After the forum meeting, Pasloski and Grand Chief Ruth Massie issued a joint press release announcing a tenuous agreement-in-principal to expand Class 1 mining notification rules in the territory.
The new rules are already in place on Ross River Dena Council land as ordered by the courts. It is unclear exactly when or how far the government plans to expand them.
But the announcement, as thin on details as it was, has been roundly criticized by the Yukon Prospectors Association and now Champion is taking swings at it as well, though for different reasons.
Last month’s meetings were ultimately fruitless because the Peel lawsuit is the elephant in the room, Champion said. There is such little trust between the government and many First Nations that nothing much is likely to be negotiated until the lawsuit is over, he said.
Mike Power, the president of the prospectors association, said the new Class 1 changes, which govern when prospectors must notify First Nations of work being on their land, were tantamount to requiring a permit just for camping.
Given how hollow the announcement of the changes was, Champion called Power’s concerns “pure conjecture” because the negotiations are still ongoing.
“I think he went out on a limb a long ways making those statements.”
Power also contested Power’s assertion that the government intends to simply roll over and do whatever the First Nations ask on Class 1. At that, Champion chuckled.
“That’s certainly not the case, as evidenced by all the court cases out there. The government is, in our opinion, doing the opposite,” he said.
When it comes to the Peel lawsuit, Champion said he isn’t interested in negotiating any more. It’s the final recommended plan or bust. But he’s worried not just about the Peel plan itself.
The Gwitchin Tribal Council has agreed to join the suit as an intervener before the court, Champion said. They had originally planned to file their own lawsuit asking for more time to negotiate with the government over the Peel, but Champion said they were convinced otherwise.
“We gave them the option. We said either join us, or become an intervener, or delay your claim. They’ve now come back and said, ‘We will intervene on your behalf.’”
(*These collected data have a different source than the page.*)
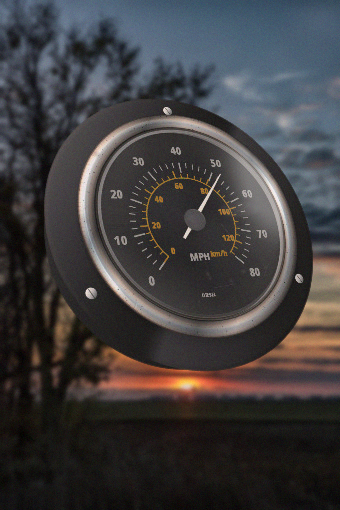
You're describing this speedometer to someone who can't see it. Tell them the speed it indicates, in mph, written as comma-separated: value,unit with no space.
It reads 52,mph
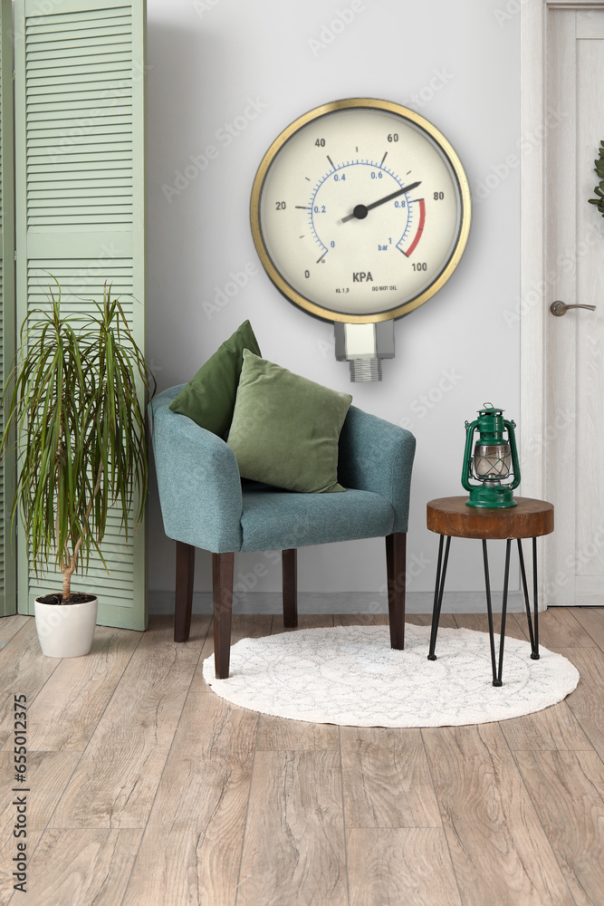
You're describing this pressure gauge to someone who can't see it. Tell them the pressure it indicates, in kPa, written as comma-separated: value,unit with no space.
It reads 75,kPa
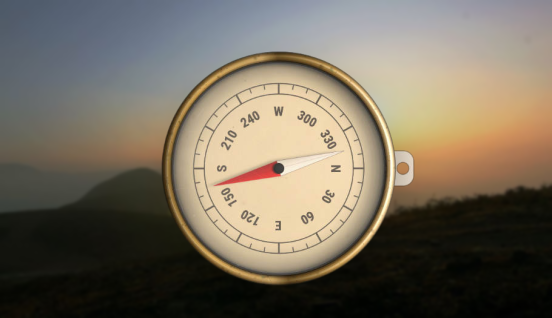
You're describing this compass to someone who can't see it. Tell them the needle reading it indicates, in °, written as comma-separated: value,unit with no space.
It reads 165,°
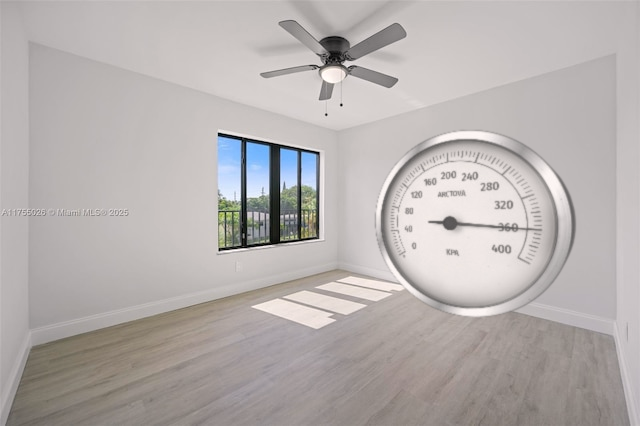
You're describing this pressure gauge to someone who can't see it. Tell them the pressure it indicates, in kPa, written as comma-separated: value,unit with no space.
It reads 360,kPa
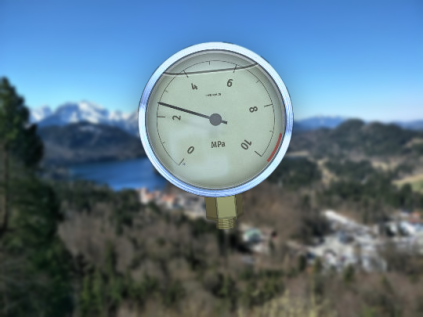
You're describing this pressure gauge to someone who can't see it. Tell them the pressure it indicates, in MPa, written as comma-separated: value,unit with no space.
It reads 2.5,MPa
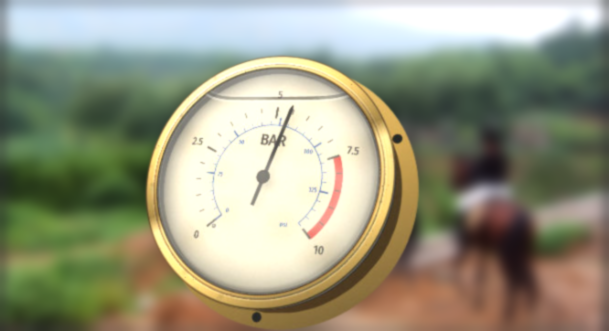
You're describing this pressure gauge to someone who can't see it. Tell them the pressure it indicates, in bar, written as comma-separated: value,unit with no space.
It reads 5.5,bar
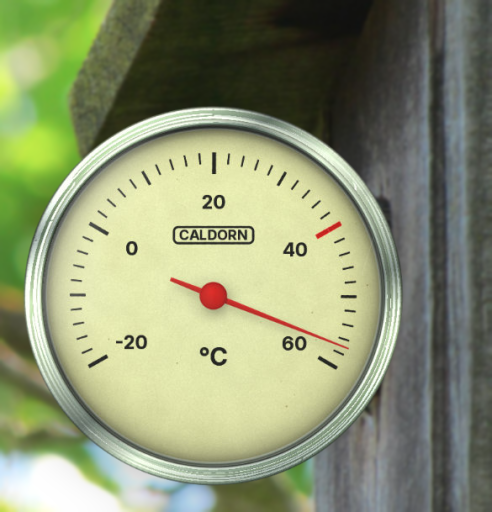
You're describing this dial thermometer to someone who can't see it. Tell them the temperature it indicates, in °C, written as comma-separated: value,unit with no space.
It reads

On Monday, the government released its legal arguments in the Peel case. The crux of their stance is that chapter 11 of the Umbrella Final Agreement lays out a voluntary land-use planning process that leaves the ultimate decision over non-settlement lands with the Yukon government through the power to “approve, reject or modify” the final recommended plan.
That interpretation, which the First Nations dispute, is at the heart of the lawsuit, Champion said.
“If in essence they throw out the final recommended plan, they are throwing out a key component of our final agreements. That affects every First Nation in the Yukon.
Champion again went back to the Fraser Institute report. He’s not against development, he says, he just wants to see it done according to the rules that everyone agreed to in the final agreements.
In fact, “I’d like to see the Yukon become the number one mining destination in the world. Why not? Again, if you couch it with high environmental standards, why not?”
Neither the premier nor any cabinet ministers responded to calls for comment by press time.